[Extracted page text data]

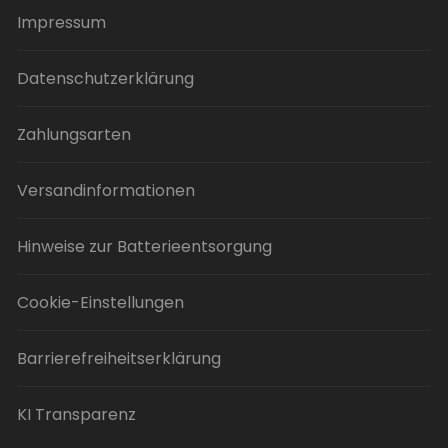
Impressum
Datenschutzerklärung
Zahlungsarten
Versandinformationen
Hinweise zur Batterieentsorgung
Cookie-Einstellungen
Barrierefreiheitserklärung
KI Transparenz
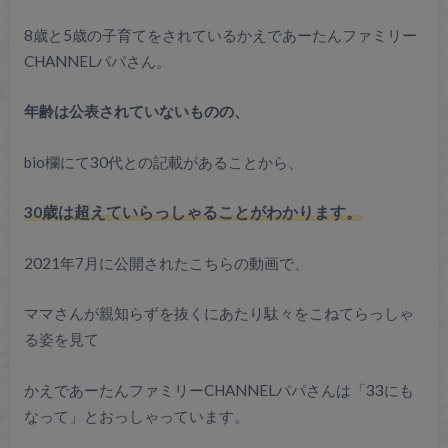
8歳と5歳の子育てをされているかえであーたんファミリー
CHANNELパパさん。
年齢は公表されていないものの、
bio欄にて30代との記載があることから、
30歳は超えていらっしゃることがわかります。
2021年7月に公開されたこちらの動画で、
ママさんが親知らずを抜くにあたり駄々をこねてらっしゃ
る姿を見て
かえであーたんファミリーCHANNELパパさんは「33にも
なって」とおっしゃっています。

Work order - Arrange every line of text from the data above as a JSON list of strings, one string per line, with blank lines left out. Leave the pictures out of the answer.

Answer to this exercise -
[
  "Impressum",
  "Datenschutzerklärung",
  "Zahlungsarten",
  "Versandinformationen",
  "Hinweise zur Batterieentsorgung",
  "Cookie-Einstellungen",
  "Barrierefreiheitserklärung",
  "KI Transparenz",
  "8歳と5歳の子育てをされているかえであーたんファミリー",
  "CHANNELパパさん。",
  "年齢は公表されていないものの、",
  "bio欄にて30代との記載があることから、",
  "30歳は超えていらっしゃることがわかります。",
  "2021年7月に公開されたこちらの動画で、",
  "ママさんが親知らずを抜くにあたり駄々をこねてらっしゃ",
  "る姿を見て",
  "かえであーたんファミリーCHANNELパパさんは「33にも",
  "なって」とおっしゃっています。"
]